Yes all plugs are getting spark.
I'm going to take my main boost/vac location off of the intake and temporarily plug it and see if it idles any better.

This is about the best that it runs, and it will only do this when sitting still. It will die going down the road.


----------



## SVTDanny (Aug 8, 2005)

Check your timing with a gun. 

Try and see how it runs without the MAF and/or O2(s) as well. Cap all unnecessary vacuum ports too, though I doubt it's a vacuum leak - it would run lean if that were the case. 

Double and triple check everything between the MAF and the TB to make sure there are 100% no leaks. Make sure your BOV/DV isn't sticking open if it isn't vented.


----------



## AJmustDIE (Dec 22, 2010)

djsheijkdfj said:


> Check your timing with a gun.
> 
> Try and see how it runs without the MAF and/or O2(s) as well. Cap all unnecessary vacuum ports too, though I doubt it's a vacuum leak - it would run lean if that were the case.
> 
> Double and triple check everything between the MAF and the TB to make sure there are 100% no leaks. Make sure your BOV/DV isn't sticking open if it isn't vented.
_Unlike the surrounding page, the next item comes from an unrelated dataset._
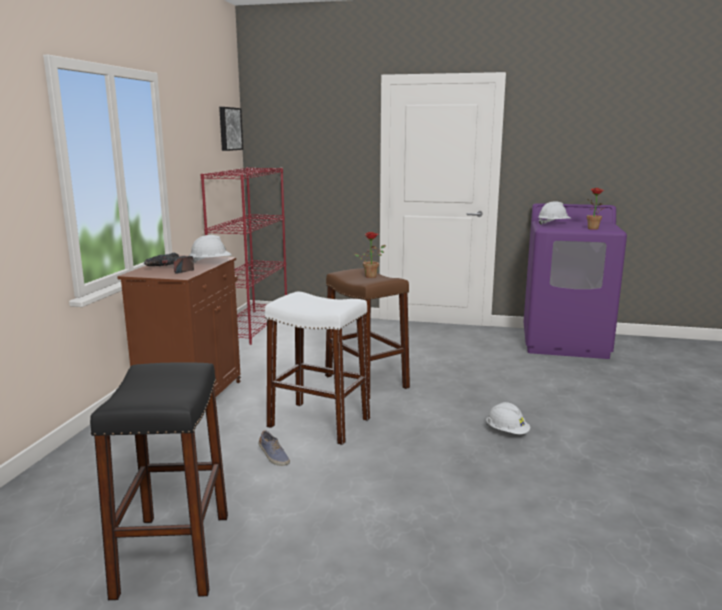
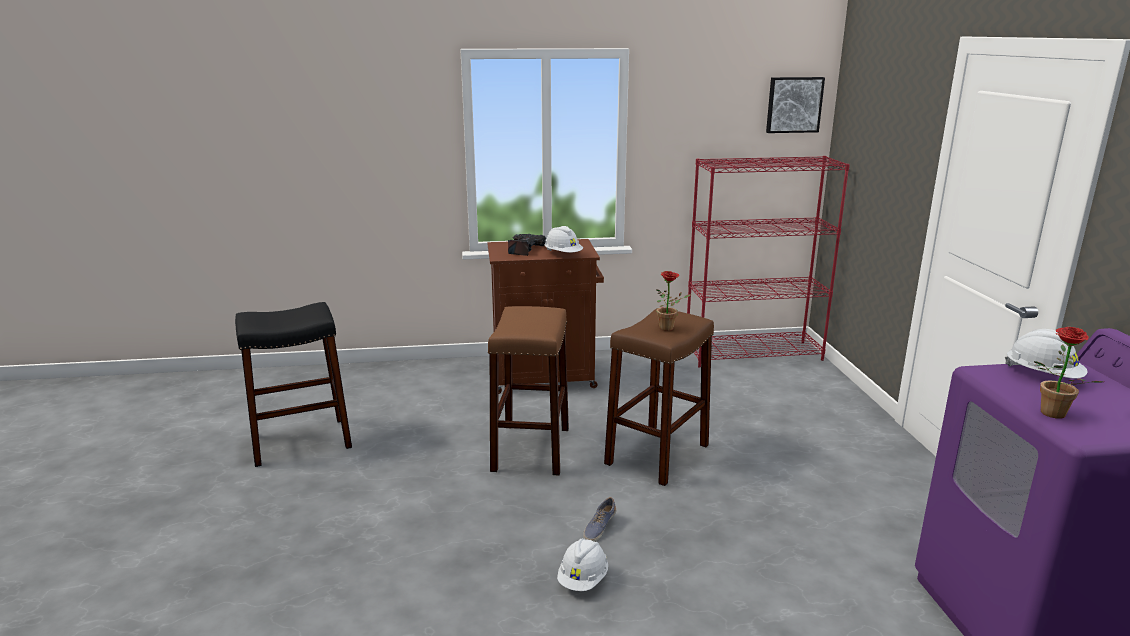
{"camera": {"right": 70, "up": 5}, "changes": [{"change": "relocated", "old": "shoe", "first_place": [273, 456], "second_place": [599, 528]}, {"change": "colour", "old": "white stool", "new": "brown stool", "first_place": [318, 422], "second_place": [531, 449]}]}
Will do, sorry I get lost between the two threads. Will have more information tomorrow.


----------



## GTijoejoe (Oct 6, 2001)

I would like to understand what is causing the rich idle.... if you run very rich 10's with poor spark and/or timing advance, in my experience ABA engines will stall... and of course if your TB is closing too much it will also cause rich condition and stall, but normally you will have a very low idle.

My ABA always liked 8~12* at idle, ~.8-1.2k....


----------



## scramblingvw (Aug 10, 2007)

I had trouble with aba turbo starting hard first thing everyday,after that it was fine,but first start up was hard finally quit in traffic,was a cracked coil 2 year old ,new coil wow praise c2,does it stall after boost or just normal shifting on the road,looks like u have bov recirculating ,tried mine 4 couple hundred miles dumping into atmosphere no good stalled after boost every time,tied it into
turbo about 4 inches before turbo ,perfect. have about 12000 miles on it, run 10psi bone stock, have pretty big turbo, type in internal external wasegate spelled it wrong in title never could re edit it right,this has work perfect no boost creep at all you'll see what i,am running lol


----------



## DieGTi (Jun 19, 2001)

1) Fix the physical timing; this will cause issues especially on a turbo car.
2) Pull and read all spark plugs; inspect cap and rotor/clean.
3) Clean MAF with specific CRC spray.

Then drive it a bit and re-read the plugs. I had the same ABA software and never need a TBA even when changing altitude by 9,000 feet and adding cam/intercooler to a water meth setup. It started right up and idled fine right after changes... I was constantly cleaning the MAF every ~2k miles though.


----------



## GTI276 (Jan 30, 2008)

its has to be timing or a spark issue i had a problem on my mk4 2.0t that was a spark issue too i dropped the heat range on the plugs and ran some cheap autolite plugs took care of it all. What plugs are you running? 

and i agree use the crc maf cleaner great sh**


----------